Methods: A multi-reader, multi-case study with cross-over design, was performed, including 314 mammograms. Twelve radiologists interpreted the examinations in two sessions delayed by a 4 weeks wash-out period with and without AI support. For each breast of each mammogram, they had to mark the most suspicious lesion (if any) and assign it with a forced BI-RADS category and a level of suspicion or "continuous BI-RADS 100". Cohen's kappa correlation coefficient evaluating the inter-observer agreement for BI-RADS category per breast, and the area under the receiver operating characteristic curve (AUC), were used as metrics and analyzed.

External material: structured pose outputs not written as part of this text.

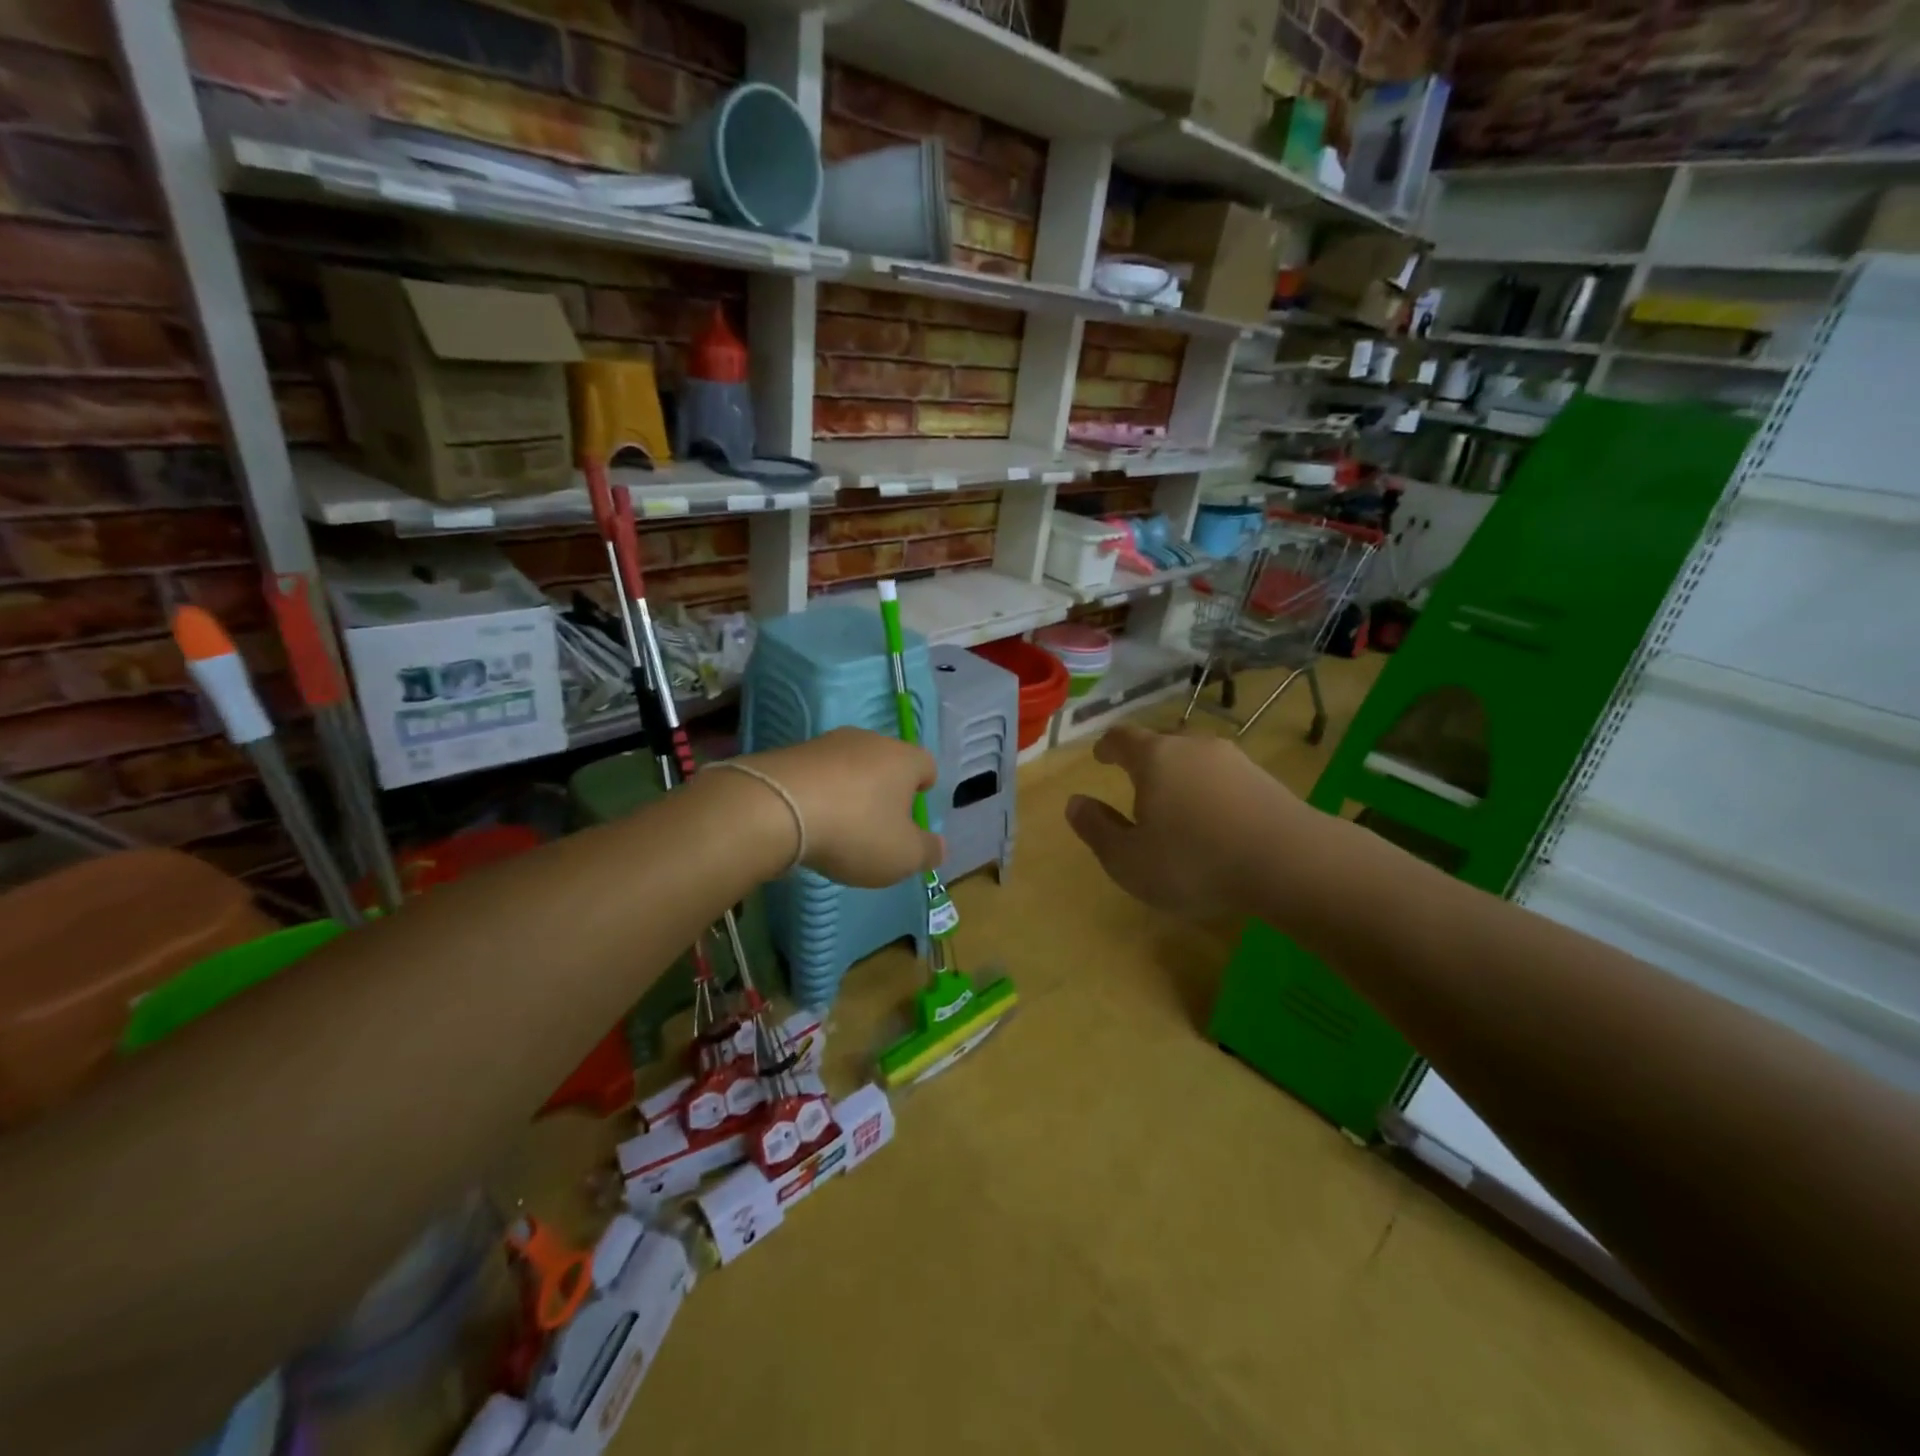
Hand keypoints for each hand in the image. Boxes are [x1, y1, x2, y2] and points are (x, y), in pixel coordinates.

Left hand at [734, 727, 943, 887]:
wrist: (774, 808)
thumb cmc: (855, 831)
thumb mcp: (902, 856)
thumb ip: (926, 852)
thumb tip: (938, 846)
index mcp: (904, 759)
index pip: (926, 764)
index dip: (924, 786)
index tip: (915, 810)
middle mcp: (869, 741)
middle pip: (887, 761)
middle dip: (885, 788)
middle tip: (879, 822)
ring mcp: (826, 743)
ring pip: (850, 765)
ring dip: (849, 789)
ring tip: (840, 825)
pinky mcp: (790, 753)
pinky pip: (816, 774)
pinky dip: (818, 793)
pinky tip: (809, 820)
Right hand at [1066, 725, 1326, 920]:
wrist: (1290, 863)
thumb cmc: (1193, 861)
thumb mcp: (1128, 859)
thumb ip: (1097, 829)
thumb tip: (1075, 803)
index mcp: (1154, 758)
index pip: (1122, 738)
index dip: (1107, 746)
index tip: (1101, 756)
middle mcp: (1193, 747)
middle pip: (1162, 743)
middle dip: (1146, 761)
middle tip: (1138, 786)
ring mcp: (1235, 760)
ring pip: (1196, 760)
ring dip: (1182, 777)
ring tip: (1178, 807)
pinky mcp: (1266, 780)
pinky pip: (1226, 779)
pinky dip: (1212, 793)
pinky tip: (1216, 822)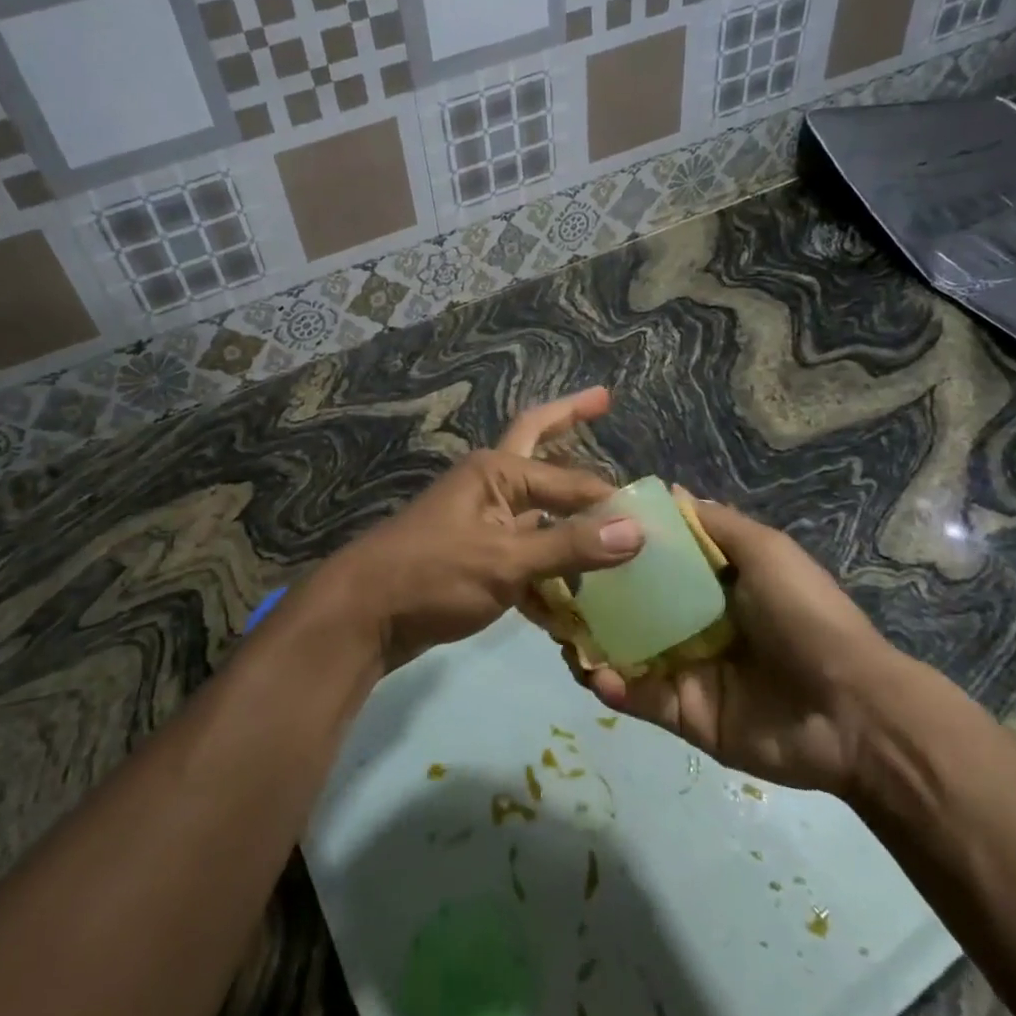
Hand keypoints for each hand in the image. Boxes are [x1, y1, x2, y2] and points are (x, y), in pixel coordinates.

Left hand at [320, 389, 643, 669]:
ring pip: (539, 511)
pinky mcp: (477, 557)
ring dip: (571, 519)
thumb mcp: (505, 561)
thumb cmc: (432, 575)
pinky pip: (525, 554)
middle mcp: (491, 485)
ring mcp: (483, 521)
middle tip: (604, 400)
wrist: (363, 616)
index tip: (652, 524)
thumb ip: (569, 546)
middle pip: (542, 447)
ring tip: (612, 525)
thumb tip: (636, 531)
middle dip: (571, 421)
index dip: (611, 500)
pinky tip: (575, 598)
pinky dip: (550, 570)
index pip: (571, 480)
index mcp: (497, 472)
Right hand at [584, 499, 907, 795]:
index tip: (576, 530)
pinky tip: (593, 672)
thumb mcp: (764, 551)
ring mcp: (686, 669)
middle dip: (592, 596)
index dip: (618, 547)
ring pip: (625, 651)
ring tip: (558, 631)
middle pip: (632, 605)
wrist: (850, 710)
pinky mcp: (684, 714)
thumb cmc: (804, 616)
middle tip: (551, 586)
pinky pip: (638, 697)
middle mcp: (693, 622)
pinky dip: (612, 686)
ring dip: (590, 641)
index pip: (655, 560)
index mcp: (713, 584)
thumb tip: (666, 489)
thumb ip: (713, 523)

Results: On average, the quadratic kappa coefficient increased significantly when using AI for all readers [κ = 0.549, 95% CI (0.528-0.571) without AI and κ = 0.626, 95% CI (0.607-0.6455) with AI]. AUC was significantly improved when using AI (0.74 vs 0.77, p = 0.004). Reading time was not significantly affected for all readers (106 s without AI and vs 102 s with AI; p = 0.754).
Conclusions: When using AI, radiologists were able to better assign mammograms with the correct BI-RADS category without slowing down the interpretation time.